RECORDS SHOWN ▸

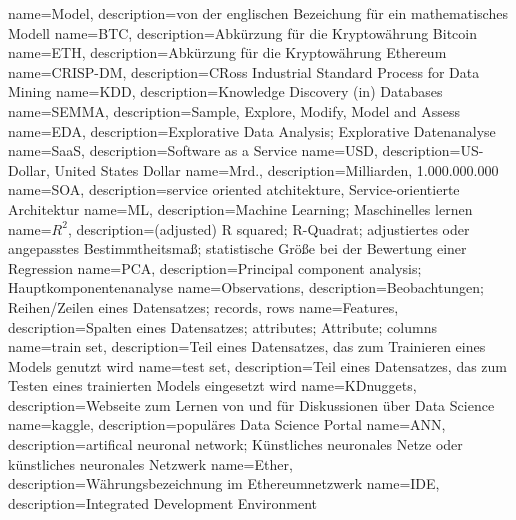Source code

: {
    name=Model,
    description={von der englischen Bezeichung für ein mathematisches Modell}
}
{
    name=BTC,
    description={Abkürzung für die Kryptowährung Bitcoin}
}
{
    name=ETH,
    description={Abkürzung für die Kryptowährung Ethereum}
}
{
    name=CRISP-DM,
    description={CRoss Industrial Standard Process for Data Mining}
}
{
    name=KDD,
    description={Knowledge Discovery (in) Databases }
}
{
    name=SEMMA,
    description={Sample, Explore, Modify, Model and Assess}
}
{
    name=EDA,
    description={Explorative Data Analysis; Explorative Datenanalyse}
}
{
    name=SaaS,
    description={Software as a Service}
}
{
    name=USD,
    description={US-Dollar, United States Dollar}
}
{
    name=Mrd.,
    description={Milliarden, 1.000.000.000}
}
{
    name=SOA,
    description={service oriented atchitekture, Service-orientierte Architektur}
}
{
    name=ML,
    description={Machine Learning; Maschinelles lernen}
}
{
    name=$ R^2 $,
    description={(adjusted) R squared; R-Quadrat; adjustiertes oder angepasstes Bestimmtheitsmaß; statistische Größe bei der Bewertung einer Regression}
}
{
    name=PCA,
    description={Principal component analysis; Hauptkomponentenanalyse}
}
{
    name=Observations,
    description={Beobachtungen; Reihen/Zeilen eines Datensatzes; records, rows}
}
{
    name=Features,
    description={Spalten eines Datensatzes; attributes; Attribute; columns}
}
{
    name=train set,
    description={Teil eines Datensatzes, das zum Trainieren eines Models genutzt wird}
}
{
    name=test set,
    description={Teil eines Datensatzes, das zum Testen eines trainierten Models eingesetzt wird}
}
{
    name=KDnuggets,
    description={Webseite zum Lernen von und für Diskussionen über Data Science}
}
{
    name=kaggle,
    description={populäres Data Science Portal}
}
{
    name=ANN,
    description={artifical neuronal network; Künstliches neuronales Netze oder künstliches neuronales Netzwerk}
}
{
    name=Ether,
    description={Währungsbezeichnung im Ethereumnetzwerk}
}
{
    name=IDE,
    description={Integrated Development Environment}
}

TASK PROMPT ▸ Using the listing, filter for "Service" and return the matching lines.

ANSWER AREA ▸
    description={Software as a Service}
    description={service oriented atchitekture, Service-orientierte Architektur}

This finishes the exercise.